I am trying to speed up the digital signal processing of an optical coherence tomography setup using CUDA. I am quite new to CUDA,
so your advice would be greatly appreciated.
Basically, a CCD generates a 2D array (about 1024 x 640) of values at about 29Hz. The values in each row (1024 rows of each 512 elements) need to be 1D interpolated and Fourier transformed. So you have 1024 identical series of operations which need to be performed. My questions are:
-Is this a problem on which CUDA could help?
-Should I try to let the GPU calculate the interpolation and FFT row per row or all rows at one time? (General programming strategy)
-Do you know of any decent GPU 1D interpolations?
Thanks in advance!
PS: If this matters, I am trying to implement this in Labview
You can use cufft library (a cuda library with fft support). It comes with the CUDA toolkit.
I think you can launch a grid of size 1024 blocks, with each block being able to perform fft on a 1D array of size 512 elements.
640 elements in a row => 640 * 8B (assuming double precision) = 5120B = ~5KB.
Since you have an input row, which will be FFT’ed and then interpolated, you will require 5 * 3KB of storage = 15KB of global (as well as shared memory, as i’m pretty sure that cufft must be using shared memory for a better performance.)
For 1024 such rows (or blocks for CUDA), 15 * 1024 = 15MB of global memory.
Now Quadro NVS 290 itself supports 16KB of shared memory per block + 256MB of global memory!!! :)
That said, the choice of gfx cards always boils down to the following 2 factors: your requirements (in terms of speed, memory, perf, etc) + your budget.

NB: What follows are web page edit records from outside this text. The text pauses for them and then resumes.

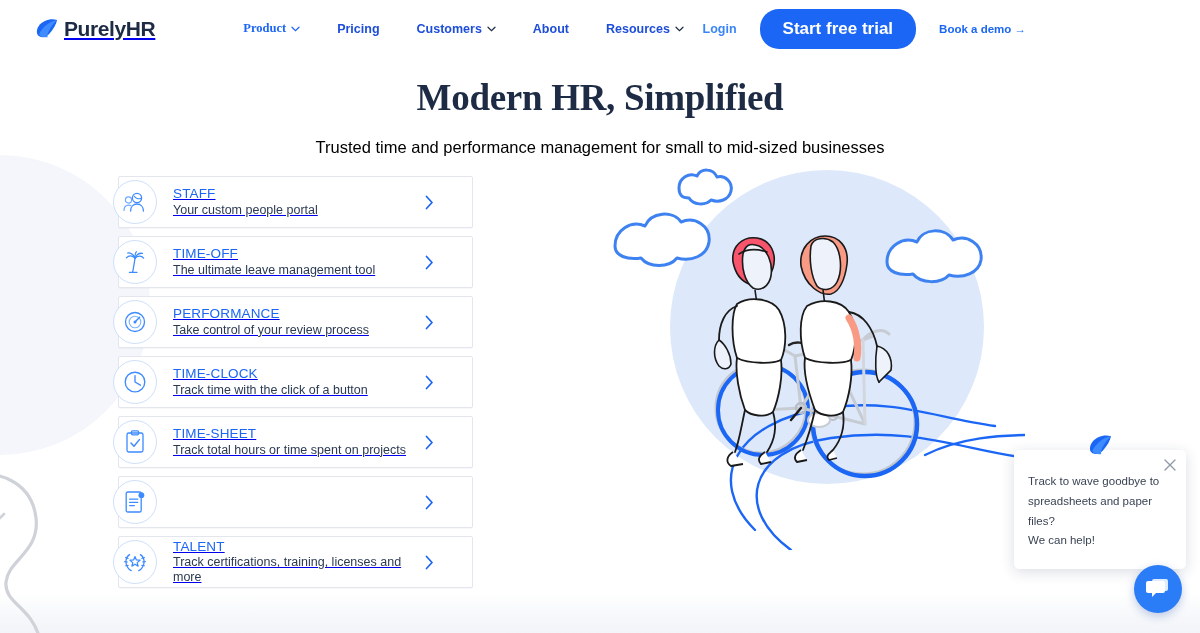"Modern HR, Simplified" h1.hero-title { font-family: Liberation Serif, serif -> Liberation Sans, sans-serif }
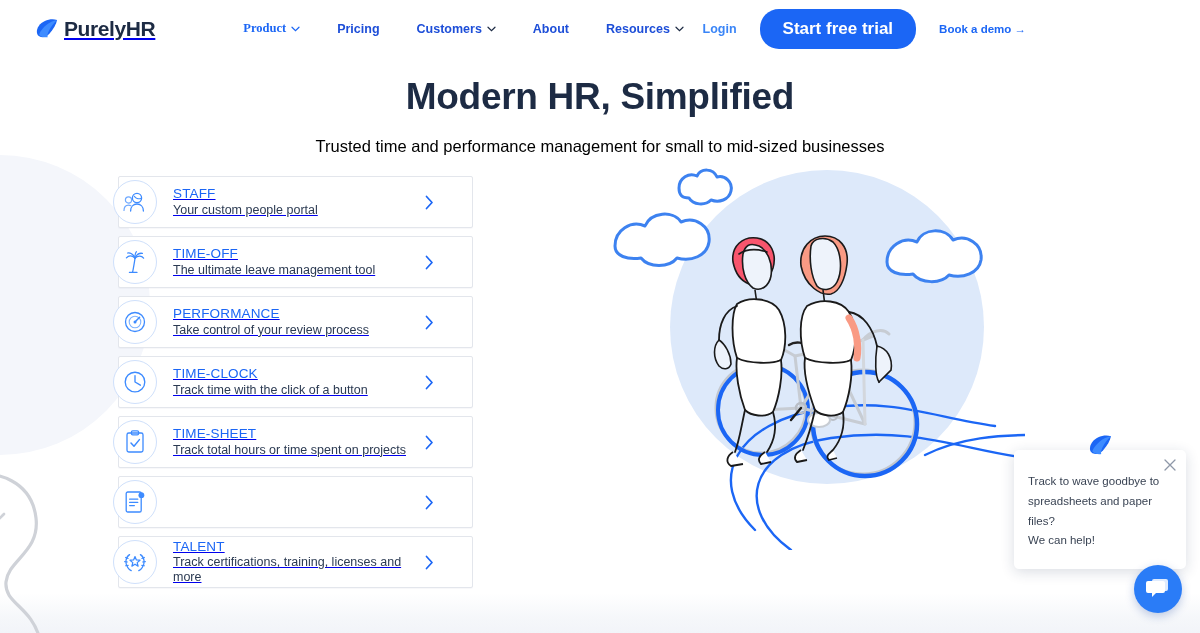"WARNINGS" span.feature-texts { html: none -> <span> <span>WARNINGS</span> <span>Send, track, and store infractions</span> </span> }
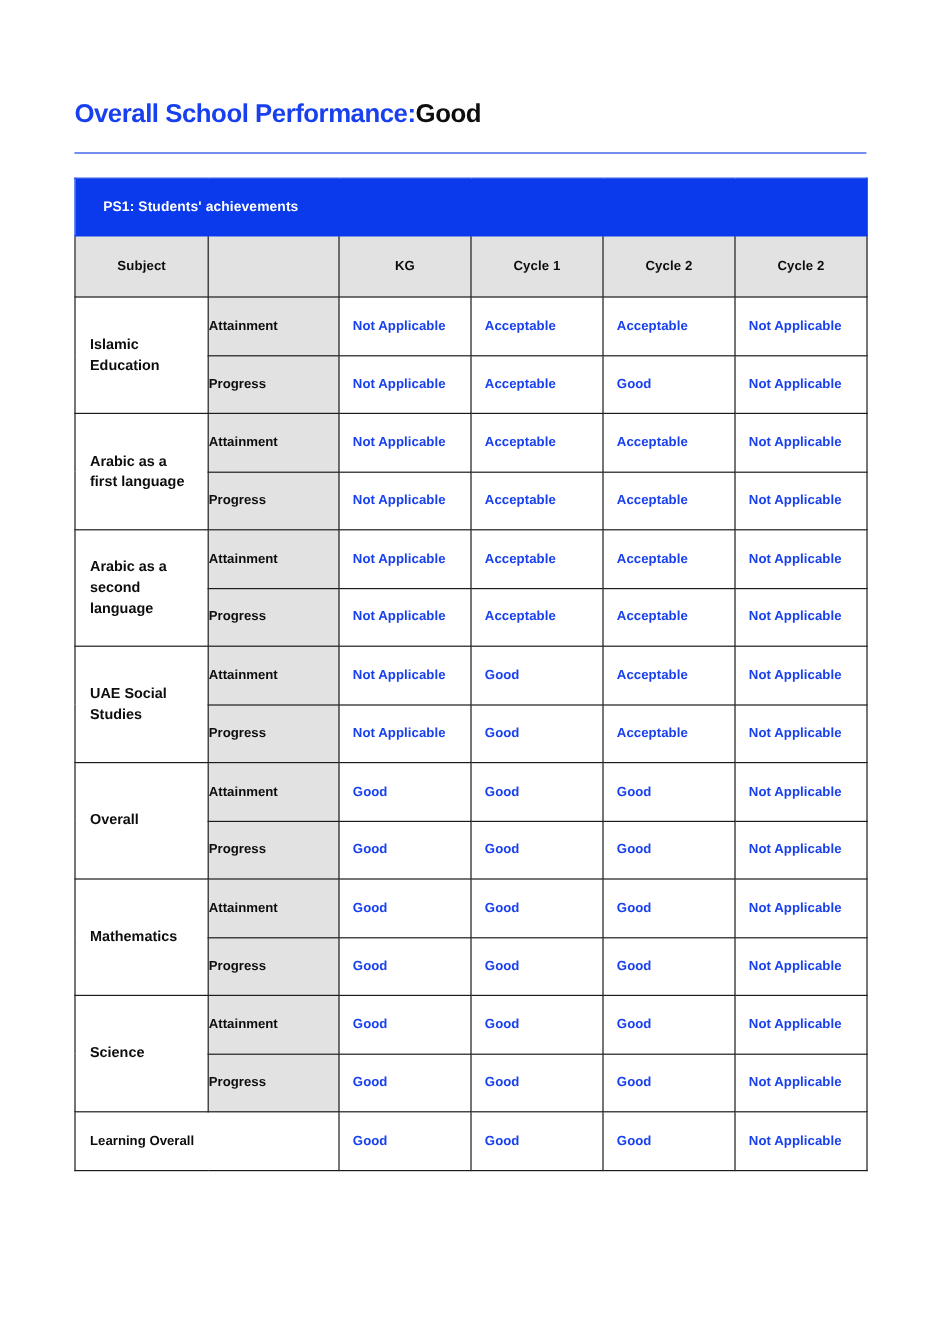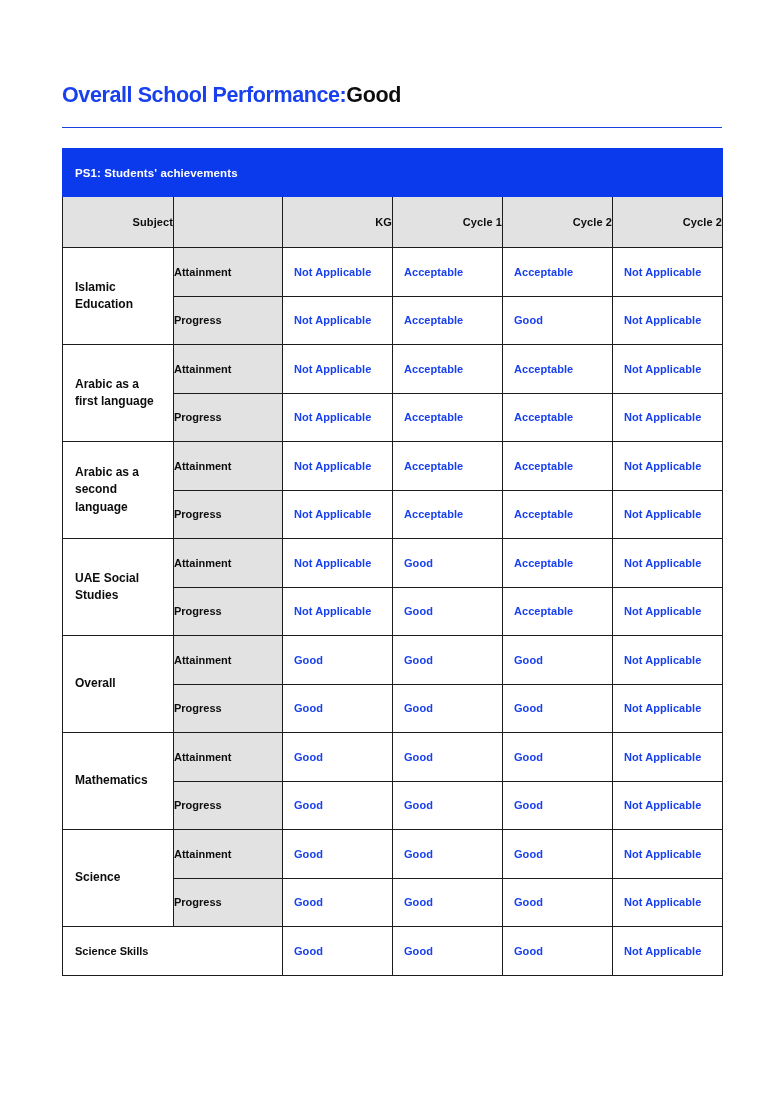"PS1: Students' achievements" .band-row td { padding-left: 12px -> 23px }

Bigger guys go fetch tesla whereas those with mediocre requirements + wallet settle down to geforce 9xxx .
If you use texture memory, you get linear interpolation free for 1D, 2D and 3D. It doesn’t cost more in time to read the value at a floating point position than at an integer position.
Ok it seems like good advice to use the texture memory for interpolation, I read it everywhere. Is there a good SDK example on using texture memory?
And also, how would the memory transfers go, starting from the beginning: I have a camera which is now used in Labview (I guess the frames are loaded on CPU memory?), then I would like to write the function for the linear interpolation on the GPU (so transfer back to GPU?), implement this function in LAbview and then after I want to visualize this on my screen (again to CPU?). Would this transfer of memory work like this, and if so, wouldn’t all these transfers take up too much time? Or is there a way to load the data directly into the texture memory or something from the camera? Lot of questioms I know…
Nvida cuda sdk (with cuda ver >= 2.2) comes with some simple examples of using texture: simpleTexture, simpleTexture3D and simpleTextureDrv. Hope these can be good starting points for you…
I am learning to integrate GPU into Labview and I just meet similar problems as you. I just don’t know how to use the cufft function. I have no ideal about how much space I have to allocate to such calculation and don’t know how to deal with the imaginary input and output. Could you help me on it? If it is OK, can you give me an example of how to use the CUFFT from Labview?